I couldn’t stand that my partner’s ex-boyfriends were so effortlessly awesome … until this happened

Photos of people in photo frames with hand drawn doodles over the faces
Paul Spella and Hendrick Onderdonk/iStock

When my wife and I first met in our 20s, there was a striking difference between us. Cassandra was cool, whereas I was nervous about drugs, bars, clubs, motorcycles, eating alone at a restaurant and excessive cursing. 

Dating a cool woman was exciting. But it had a serious downside — all the guys she’d dated before me were cool. I’d hear stories about them and feel a version of emasculation that was like seeing a motorcycle zip by when you’re on a Huffy.

I was intimidated by all of them: three painters, two drummers, a theater director and a bartender who sold cocaine.

We’re middle-aged parents now, so cool shouldn’t matter. Except it does. Because while most cool guys leave their glory days in their youth to become suburban sales reps, these guys all became successful at their cool professions. They’re somehow cooler now. 

I’ve done fine in my career, but not in a cool way. The best I get is people saying, “My parents loved your Time column.” And the people saying that are older than me. 

When I Wikipedia her boyfriends, I feel lame. Cassandra’s college boyfriend was Michael Counts, who has a Wikipedia page way longer than mine. It notes that he was called a “mad genius” and “a master of immersive theatre” by The New York Times, whereas my page mentions that Vanity Fair called me “a forgettable I Love the ’80s participant and Time magazine humor (?) columnist.” 

When we started dating, Cassandra often wore a leather motorcycle racing jacket she was given by a boyfriend, a divorced artist 12 years older than she was. According to a lot of Google image searching, he now has long hair, sometimes wears a cowboy hat, makes stuff out of neon and has shown his work at the Venice Biennale. I can’t even pull off a cowboy hat.

When Cassandra slept over in the Manhattan apartment I shared with two roommates, she would look up groggily in the morning to stare in wonder as I got dressed. But not in a good way. 

“You put on a pair of khakis and a button-up shirt every day,” she says. “I’d never dated anybody before who put on normal adult male outfits.”

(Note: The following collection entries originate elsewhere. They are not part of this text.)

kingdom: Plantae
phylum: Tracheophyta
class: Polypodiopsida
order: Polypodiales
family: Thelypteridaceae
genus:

The first few times I put music on in my room, she was equally confused. “When you told me you liked the Counting Crows and Hanson, I thought you were doing some post-ironic bit,” she says. “I couldn’t believe how little you cared about being cool.”

She might be comfortable with me, but she missed out on a cool husband. A life with some edge in it.

I was silently stewing about this recently when we were walking around her college town, Saratoga Springs, New York, with our son. She was pointing out every bar she hung out in. We went down a residential street when we saw a guy about our age on a bicycle coming down the block. 

“I used to date that guy,” she said. It was one of the drummers.

He must not have noticed us because as he was riding by, he popped a wheelie. 

A 40-something adult man who slept with my wife on multiple occasions popped a wheelie

It was as if the entire burden of my uncool, non-drug-taking, non-drum-playing existence was lifted off my J. Crewed shoulders. Not all at once, but over many months as I kept saying to my wife things like, “I might be late coming back from the pitch meeting, depending on how many times I pop a wheelie.”

Now all I have to do is find one hugely embarrassing thing about each of the other guys she dated. I don’t expect every one of them to TikTok their wheelies. But I’m going to keep looking until I find something close.